Video4Edit: Viewing Image Editing as a Degenerate Temporal Process
Xiaofan Li, Yanpeng Sun, Chenming Wu, Fan Duan, YuAn Wang, Weihao Bo, Yumeng Zhang, Dingkang Liang
TL;DR
Video4Edit recasts instruction-driven image editing as a degenerate temporal process to leverage video priors for data-efficient editing. It employs a teacher–student framework where a frozen video-pretrained teacher generates temporally coherent evolution trajectories, while a trainable student learns to produce edits from a source image and a concise instruction. The training combines block-wise DiT distillation to transfer temporal priors and tail-frame supervision in a 3D‑VAE latent space to anchor the final state, enabling strong performance with roughly $1\%$ of conventional supervision.

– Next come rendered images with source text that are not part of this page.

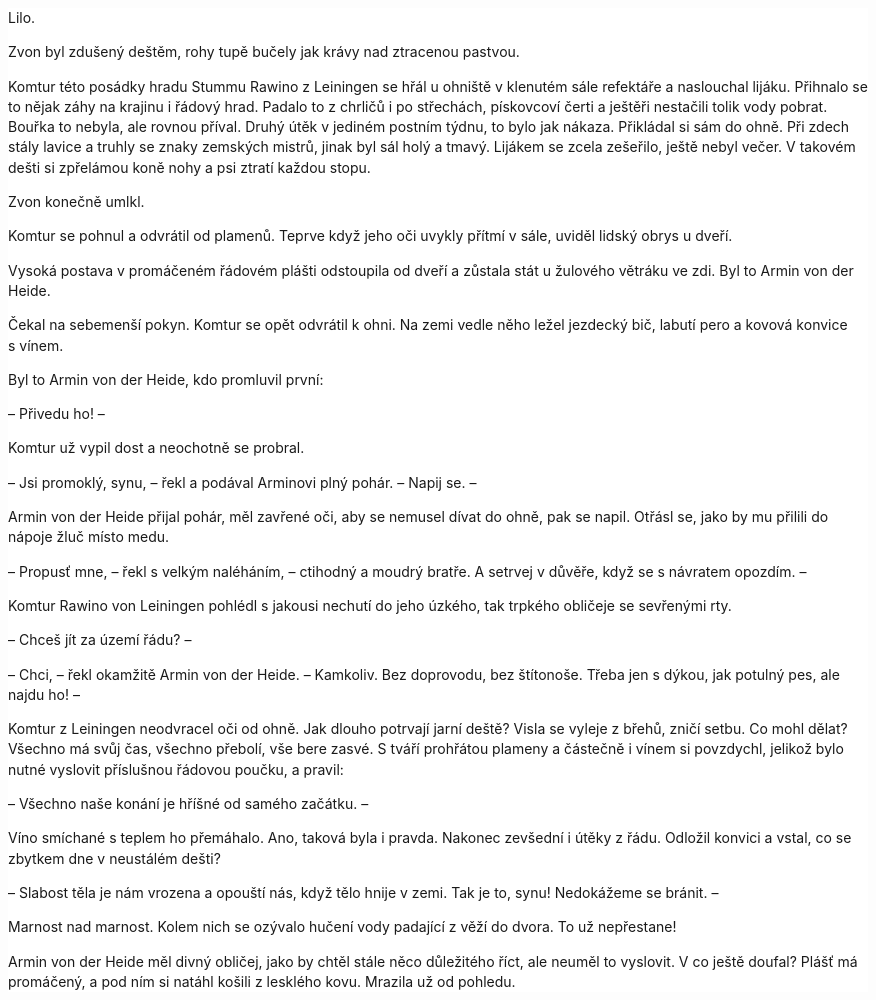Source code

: Lilo.

Zvon byl zdušený deštěm, rohy tupě bučely jak krávy nad ztracenou pastvou.

Komtur této posádky hradu Stummu Rawino z Leiningen se hřál u ohniště v klenutém sále refektáře a naslouchal lijáku. Přihnalo se to nějak záhy na krajinu i řádový hrad. Padalo to z chrličů i po střechách, pískovcoví čerti a ještěři nestačili tolik vody pobrat. Bouřka to nebyla, ale rovnou příval. Druhý útěk v jediném postním týdnu, to bylo jak nákaza. Přikládal si sám do ohně. Při zdech stály lavice a truhly se znaky zemských mistrů, jinak byl sál holý a tmavý. Lijákem se zcela zešeřilo, ještě nebyl večer. V takovém dešti si zpřelámou koně nohy a psi ztratí každou stopu.

Zvon konečně umlkl.

Komtur se pohnul a odvrátil od plamenů. Teprve když jeho oči uvykly přítmí v sále, uviděl lidský obrys u dveří.

Vysoká postava v promáčeném řádovém plášti odstoupila od dveří a zůstala stát u žulového větráku ve zdi. Byl to Armin von der Heide.

Čekal na sebemenší pokyn. Komtur se opět odvrátil k ohni. Na zemi vedle něho ležel jezdecký bič, labutí pero a kovová konvice s vínem.

Byl to Armin von der Heide, kdo promluvil první:

– Přivedu ho! –

Komtur už vypil dost a neochotně se probral.

– Jsi promoklý, synu, – řekl a podával Arminovi plný pohár. – Na­pij se. –

Armin von der Heide přijal pohár, měl zavřené oči, aby se nemusel dívat do ohně, pak se napil. Otřásl se, jako by mu přilili do nápoje žluč místo medu.

– Propusť mne, – řekl s velkým naléháním, – ctihodný a moudrý bratře. A setrvej v důvěře, když se s návratem opozdím. –

Komtur Rawino von Leiningen pohlédl s jakousi nechutí do jeho úzkého, tak trpkého obličeje se sevřenými rty.

– Chceš jít za území řádu? –

– Chci, – řekl okamžitě Armin von der Heide. – Kamkoliv. Bez doprovodu, bez štítonoše. Třeba jen s dýkou, jak potulný pes, ale najdu ho! –

Komtur z Leiningen neodvracel oči od ohně. Jak dlouho potrvají jarní deště? Visla se vyleje z břehů, zničí setbu. Co mohl dělat? Všechno má svůj čas, všechno přebolí, vše bere zasvé. S tváří prohřátou plameny a částečně i vínem si povzdychl, jelikož bylo nutné vyslovit příslušnou řádovou poučku, a pravil:

– Všechno naše konání je hříšné od samého začátku. –

Víno smíchané s teplem ho přemáhalo. Ano, taková byla i pravda. Nakonec zevšední i útěky z řádu. Odložil konvici a vstal, co se zbytkem dne v neustálém dešti?

– Slabost těla je nám vrozena a opouští nás, když tělo hnije v zemi. Tak je to, synu! Nedokážeme se bránit. –

Marnost nad marnost. Kolem nich se ozývalo hučení vody padající z věží do dvora. To už nepřestane!

Armin von der Heide měl divný obličej, jako by chtěl stále něco důležitého říct, ale neuměl to vyslovit. V co ještě doufal? Plášť má promáčený, a pod ním si natáhl košili z lesklého kovu. Mrazila už od pohledu.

Experiments on GEdit-Bench-EN and ImgEdit-Bench demonstrate competitive results and robust generalization across editing tasks, with improved non-edit-region preservation and locality. The approach offers a practical, scalable pathway toward flexible, data-efficient, instruction-driven editing that can extend to video and interactive workflows.
Abstract
We observe that recent advances in multimodal foundation models have propelled instruction-driven image generation and editing into a genuinely cross-modal, cooperative regime. Nevertheless, state-of-the-art editing pipelines remain costly: beyond training large diffusion/flow models, they require curating massive high-quality triplets of \{instruction, source image, edited image\} to cover diverse user intents. Moreover, the fidelity of visual replacements hinges on how precisely the instruction references the target semantics. We revisit this challenge through the lens of temporal modeling: if video can be regarded as a full temporal process, then image editing can be seen as a degenerate temporal process. This perspective allows us to transfer single-frame evolution priors from video pre-training, enabling a highly data-efficient fine-tuning regime. Empirically, our approach matches the performance of leading open-source baselines while using only about one percent of the supervision demanded by mainstream editing models.